Traumatic hip dislocation is very rare in young children. The most common cause of hip dislocation is trauma. In every major trauma such as high velocity accidents hip dislocations occur. As a feature of children hip dislocations also occur in minor trauma due to the laxity of the ligaments. In contrast to hip dislocations in adult patients, hip dislocations in young children are more often missed. The most important fact is the achievement of an early proper reduction. In most of the cases, closed reduction is possible, but if not, immediate open reduction should be performed. Reasons for impossible closed reduction are incarceration of osteochondral fragments, the labrum, or the ligament of the femoral head.

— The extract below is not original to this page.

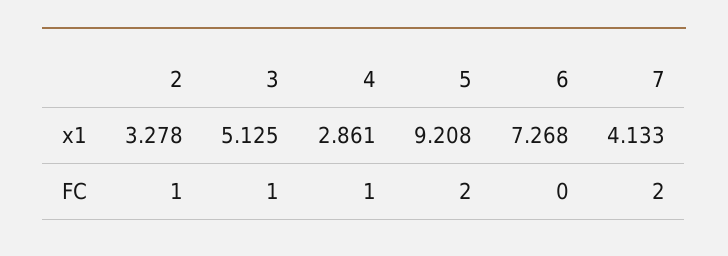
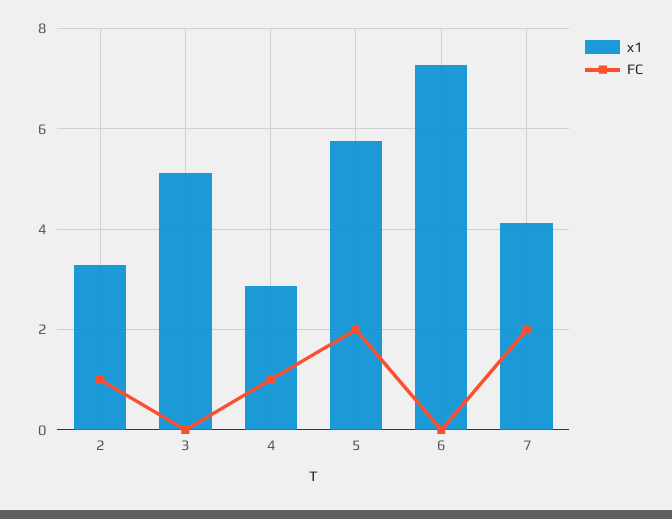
x1, 5: 9.208 -> 5.8
FC, 3: 1 -> 0

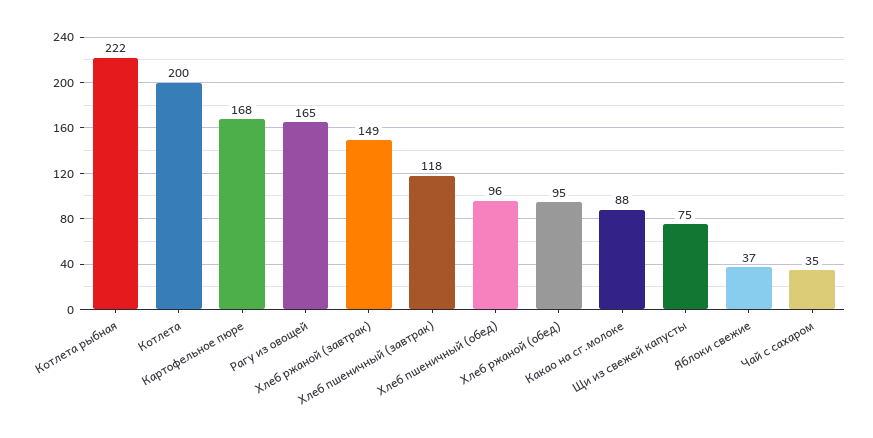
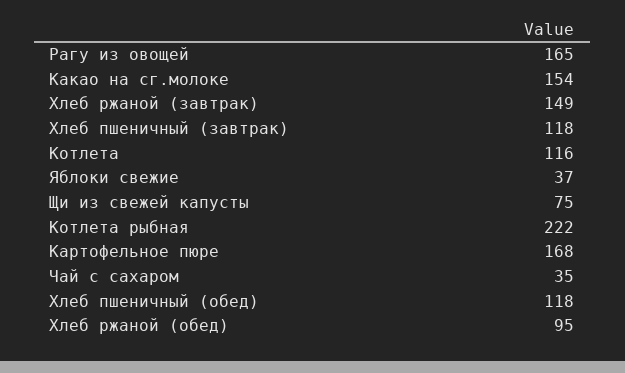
Котлета: 200 -> 116
Хлеб пшеничный (обед): 96 -> 118
Какао на сг.молоке: 88 -> 154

An MRI scan immediately after reduction with regard to additional injuries is advisable as well as an MRI scan around 6 weeks after trauma to check for early signs of complications.

The main complications after traumatic hip dislocation are avascular necrosis of the femoral head, redislocation, and early osteoarthritis.

There is no clear evidence for postreduction treatment so that this should be considered from case to case especially with regard to additional injuries such as osteochondral fractures or injuries of the capsular ligament complex or muscles.

Conflicts of Interest

The authors declare that they have no conflicts of interest.